Your instructions: Please give the lines below, from the line with "Héroes del Acre" to the line with "Fire TV Stickとは？", as a JSON list of strings with one string per line, skipping blank lines and leaving out the pictures.

Dataset records
.....

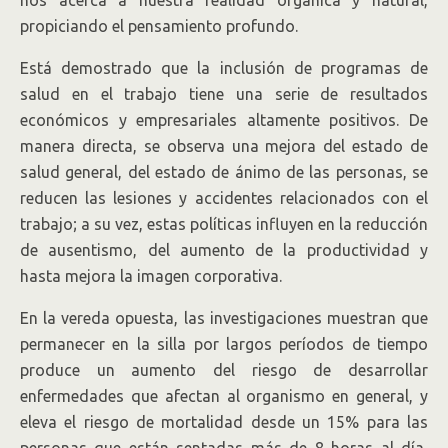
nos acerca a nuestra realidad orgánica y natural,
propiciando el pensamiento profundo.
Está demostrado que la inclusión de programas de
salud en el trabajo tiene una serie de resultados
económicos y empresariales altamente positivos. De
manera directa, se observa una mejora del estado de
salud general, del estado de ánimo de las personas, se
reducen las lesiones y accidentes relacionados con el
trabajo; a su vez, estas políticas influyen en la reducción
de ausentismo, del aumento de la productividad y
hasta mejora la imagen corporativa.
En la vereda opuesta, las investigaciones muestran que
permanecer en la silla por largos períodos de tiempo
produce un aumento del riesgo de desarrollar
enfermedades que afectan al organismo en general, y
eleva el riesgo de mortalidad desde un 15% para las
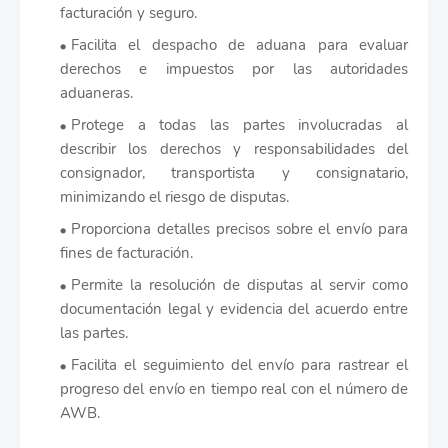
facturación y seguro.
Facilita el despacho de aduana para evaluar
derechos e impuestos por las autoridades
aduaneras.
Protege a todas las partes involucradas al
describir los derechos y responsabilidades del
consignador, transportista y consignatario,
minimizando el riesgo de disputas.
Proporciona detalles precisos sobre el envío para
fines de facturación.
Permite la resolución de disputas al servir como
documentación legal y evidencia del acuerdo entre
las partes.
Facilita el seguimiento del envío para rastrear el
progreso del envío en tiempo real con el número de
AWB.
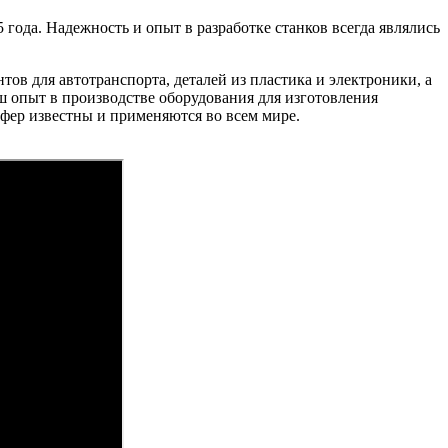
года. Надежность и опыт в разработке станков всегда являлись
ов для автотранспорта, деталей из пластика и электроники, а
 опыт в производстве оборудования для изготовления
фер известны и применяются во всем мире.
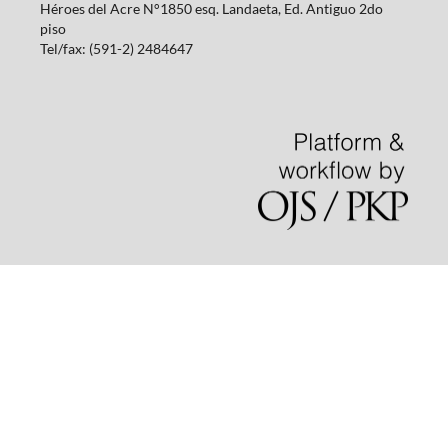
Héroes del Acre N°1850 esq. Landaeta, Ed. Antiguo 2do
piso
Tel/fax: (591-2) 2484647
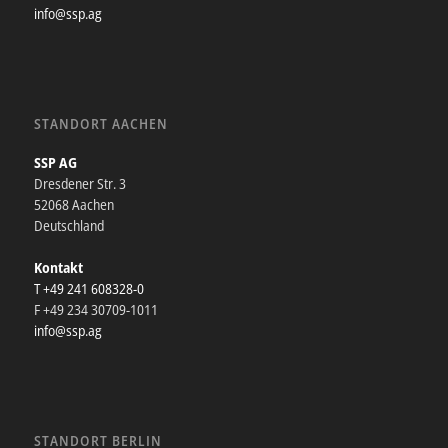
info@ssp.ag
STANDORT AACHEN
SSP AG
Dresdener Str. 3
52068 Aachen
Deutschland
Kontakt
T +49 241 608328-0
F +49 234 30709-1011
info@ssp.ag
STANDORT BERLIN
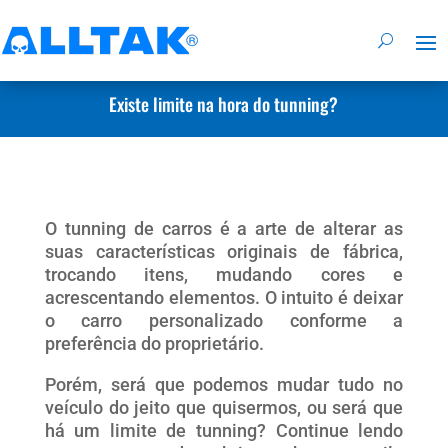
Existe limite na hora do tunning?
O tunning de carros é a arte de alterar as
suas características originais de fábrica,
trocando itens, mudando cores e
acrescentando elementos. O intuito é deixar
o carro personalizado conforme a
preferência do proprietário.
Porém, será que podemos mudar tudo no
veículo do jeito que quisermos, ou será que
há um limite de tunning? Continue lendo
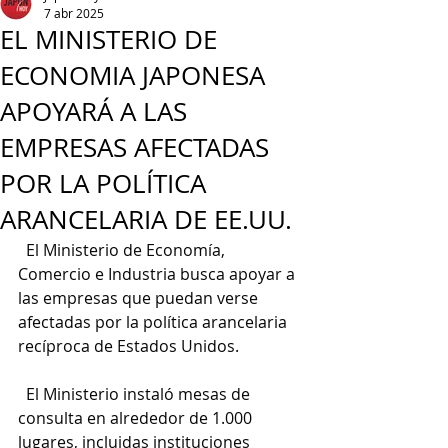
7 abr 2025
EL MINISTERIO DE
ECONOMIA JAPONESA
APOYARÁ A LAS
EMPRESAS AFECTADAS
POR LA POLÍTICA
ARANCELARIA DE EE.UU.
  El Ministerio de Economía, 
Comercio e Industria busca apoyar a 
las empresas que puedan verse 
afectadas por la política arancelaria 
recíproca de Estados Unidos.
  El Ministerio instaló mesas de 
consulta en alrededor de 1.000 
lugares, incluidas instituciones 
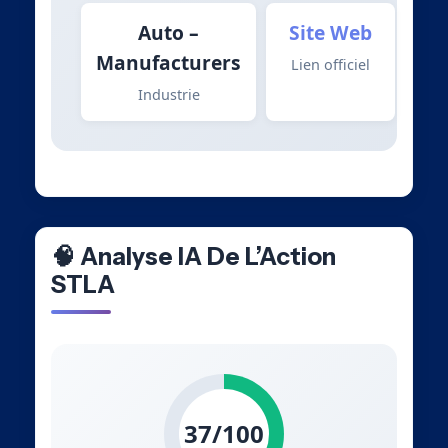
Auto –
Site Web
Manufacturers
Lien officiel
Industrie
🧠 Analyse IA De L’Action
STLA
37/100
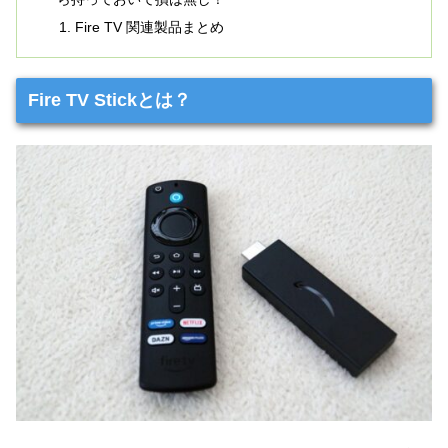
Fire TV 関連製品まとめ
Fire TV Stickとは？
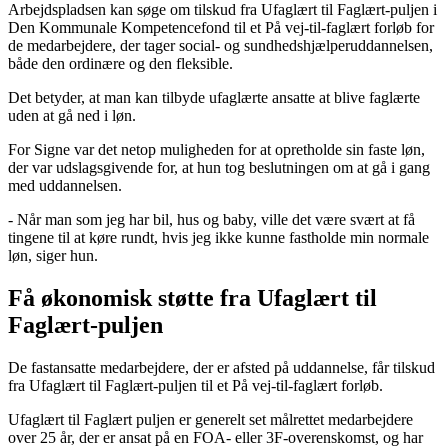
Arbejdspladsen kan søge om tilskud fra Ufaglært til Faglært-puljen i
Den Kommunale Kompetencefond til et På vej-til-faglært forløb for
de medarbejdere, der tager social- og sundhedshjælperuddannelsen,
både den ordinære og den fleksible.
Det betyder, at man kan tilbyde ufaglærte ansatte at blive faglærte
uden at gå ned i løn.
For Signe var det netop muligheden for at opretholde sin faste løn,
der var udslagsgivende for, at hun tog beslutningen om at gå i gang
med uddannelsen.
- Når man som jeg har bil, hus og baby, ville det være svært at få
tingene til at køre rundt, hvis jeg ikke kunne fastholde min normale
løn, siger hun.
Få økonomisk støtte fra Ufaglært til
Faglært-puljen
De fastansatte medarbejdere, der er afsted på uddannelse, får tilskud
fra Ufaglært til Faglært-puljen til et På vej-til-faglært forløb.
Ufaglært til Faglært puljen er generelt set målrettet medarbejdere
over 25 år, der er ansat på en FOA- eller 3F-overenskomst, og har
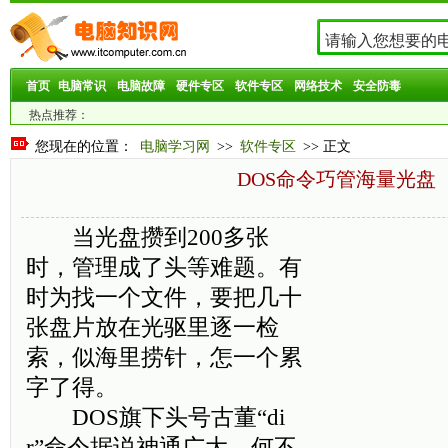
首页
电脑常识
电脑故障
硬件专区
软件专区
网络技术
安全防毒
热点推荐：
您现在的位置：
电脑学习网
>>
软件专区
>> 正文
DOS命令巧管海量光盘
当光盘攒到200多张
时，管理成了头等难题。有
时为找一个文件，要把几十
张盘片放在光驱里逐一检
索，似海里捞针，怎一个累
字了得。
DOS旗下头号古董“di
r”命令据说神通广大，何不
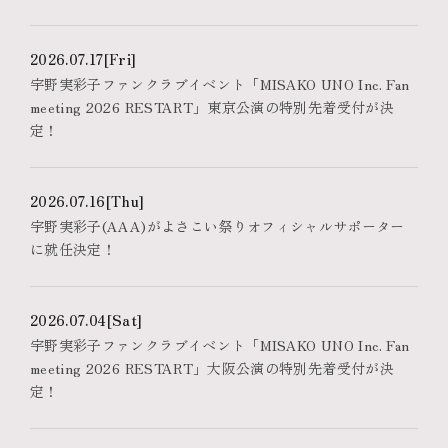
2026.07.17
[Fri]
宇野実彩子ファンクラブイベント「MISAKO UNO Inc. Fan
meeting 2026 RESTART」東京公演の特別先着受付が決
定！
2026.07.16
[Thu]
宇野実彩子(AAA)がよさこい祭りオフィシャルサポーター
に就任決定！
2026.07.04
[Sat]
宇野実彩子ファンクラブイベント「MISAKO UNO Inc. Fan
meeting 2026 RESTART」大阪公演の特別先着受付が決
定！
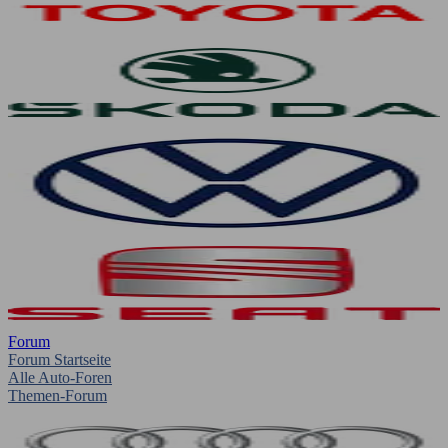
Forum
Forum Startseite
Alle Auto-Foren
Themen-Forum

.....

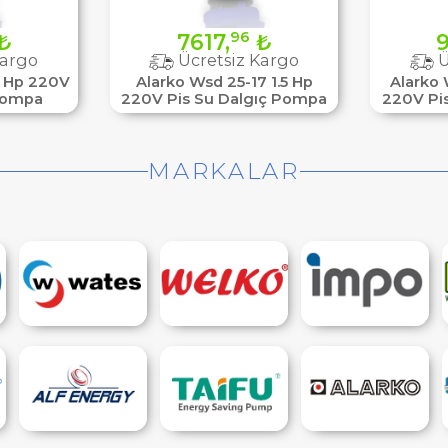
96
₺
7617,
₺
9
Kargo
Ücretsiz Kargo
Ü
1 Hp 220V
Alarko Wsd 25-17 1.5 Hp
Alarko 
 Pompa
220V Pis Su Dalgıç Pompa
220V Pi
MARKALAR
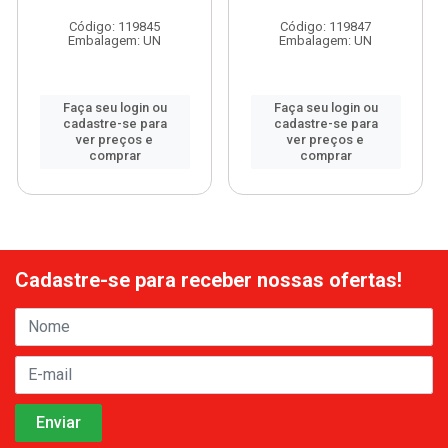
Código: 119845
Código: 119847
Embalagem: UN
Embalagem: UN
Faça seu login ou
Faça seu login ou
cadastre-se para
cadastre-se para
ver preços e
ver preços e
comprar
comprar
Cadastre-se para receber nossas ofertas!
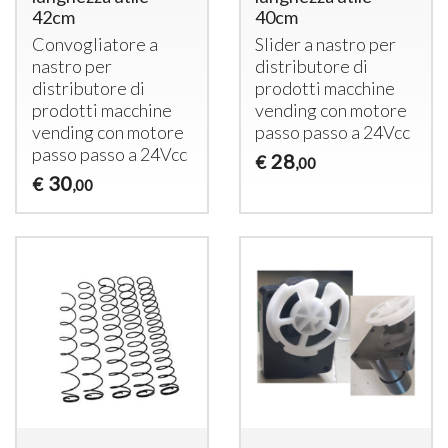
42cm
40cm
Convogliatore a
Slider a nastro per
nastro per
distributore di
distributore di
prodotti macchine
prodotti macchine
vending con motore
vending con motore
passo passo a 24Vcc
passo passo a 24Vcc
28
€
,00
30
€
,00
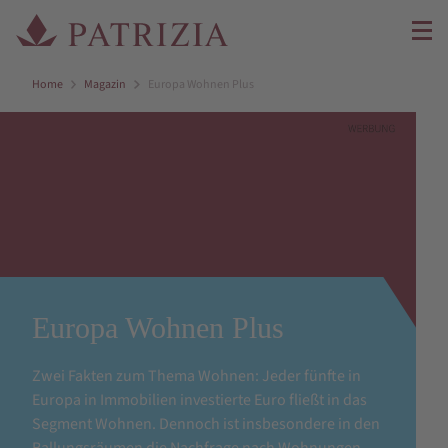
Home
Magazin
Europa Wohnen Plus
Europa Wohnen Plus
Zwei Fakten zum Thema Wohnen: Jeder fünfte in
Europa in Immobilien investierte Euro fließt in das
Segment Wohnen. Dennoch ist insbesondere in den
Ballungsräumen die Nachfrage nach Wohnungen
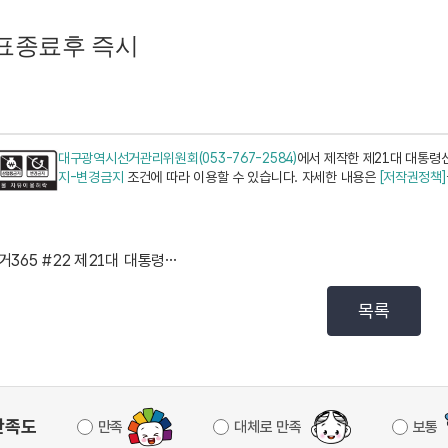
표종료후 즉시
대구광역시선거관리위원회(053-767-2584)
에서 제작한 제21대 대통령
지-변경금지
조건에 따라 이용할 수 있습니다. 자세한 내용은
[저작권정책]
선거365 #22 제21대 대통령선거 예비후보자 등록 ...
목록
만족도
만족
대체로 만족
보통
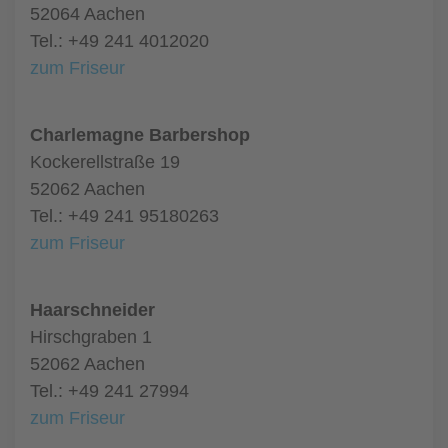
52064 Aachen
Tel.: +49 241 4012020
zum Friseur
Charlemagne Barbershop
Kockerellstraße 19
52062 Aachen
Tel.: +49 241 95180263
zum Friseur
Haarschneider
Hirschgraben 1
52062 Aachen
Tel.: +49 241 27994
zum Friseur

.....

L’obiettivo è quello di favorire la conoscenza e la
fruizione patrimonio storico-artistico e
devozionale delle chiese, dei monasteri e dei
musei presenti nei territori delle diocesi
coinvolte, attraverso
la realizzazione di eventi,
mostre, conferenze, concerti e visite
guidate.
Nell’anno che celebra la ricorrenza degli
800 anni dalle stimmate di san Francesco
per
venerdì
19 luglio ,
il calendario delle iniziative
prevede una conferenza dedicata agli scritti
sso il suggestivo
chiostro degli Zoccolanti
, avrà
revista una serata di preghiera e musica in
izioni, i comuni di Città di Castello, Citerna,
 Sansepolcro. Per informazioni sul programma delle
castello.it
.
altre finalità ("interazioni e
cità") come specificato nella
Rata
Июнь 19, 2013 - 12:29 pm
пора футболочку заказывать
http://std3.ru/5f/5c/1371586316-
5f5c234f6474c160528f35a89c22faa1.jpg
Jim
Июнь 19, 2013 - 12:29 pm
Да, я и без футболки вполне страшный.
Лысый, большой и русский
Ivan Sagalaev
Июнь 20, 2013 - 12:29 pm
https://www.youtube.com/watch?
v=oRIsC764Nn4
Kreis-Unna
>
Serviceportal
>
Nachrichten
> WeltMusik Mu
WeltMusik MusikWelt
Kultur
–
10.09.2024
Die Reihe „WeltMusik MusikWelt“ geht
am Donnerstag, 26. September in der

.....

Your solution:
[
  "Héroes del Acre N°1850 esq. Landaeta, Ed. Antiguo 2do",
  "piso",
  "Tel/fax: (591-2) 2484647",
  "info@ssp.ag",
  "STANDORT AACHEN",
  "SSP AG",
  "Dresdener Str. 3",
  "52068 Aachen",
  "Deutschland",
  "Kontakt",
  "T +49 241 608328-0",
  "F +49 234 30709-1011",
  "info@ssp.ag",
  "STANDORT BERLIN",
  "Existe limite na hora do tunning?",
  "O tunning de carros é a arte de alterar as",
  "suas características originais de fábrica,",
  "trocando itens, mudando cores e",
  "acrescentando elementos. O intuito é deixar",
  "o carro personalizado conforme a",
  "preferência do proprietário.",
  "Porém, será que podemos mudar tudo no",
  "veículo do jeito que quisermos, ou será que",
  "há um limite de tunning? Continue lendo",
  "7 abr 2025",
  "EL MINISTERIO DE",
  "ECONOMIA JAPONESA",
  "APOYARÁ A LAS",
  "EMPRESAS AFECTADAS",
  "POR LA POLÍTICA",
  "ARANCELARIA DE EE.UU.",
  "  El Ministerio de Economía, ",
  "Comercio e Industria busca apoyar a ",
  "las empresas que puedan verse ",
  "afectadas por la política arancelaria ",
  "recíproca de Estados Unidos.",
  "  El Ministerio instaló mesas de ",
  "consulta en alrededor de 1.000 ",
  "lugares, incluidas instituciones ",
  "Auto –",
  "Site Web",
  "Manufacturers",
  "Lien officiel",
  "Industrie",
  "🧠 Analyse IA De L’Action",
  "STLA",
  "37/100",
  "Fire TV 関連製品まとめ",
  "Fire TV Stickとは？"
]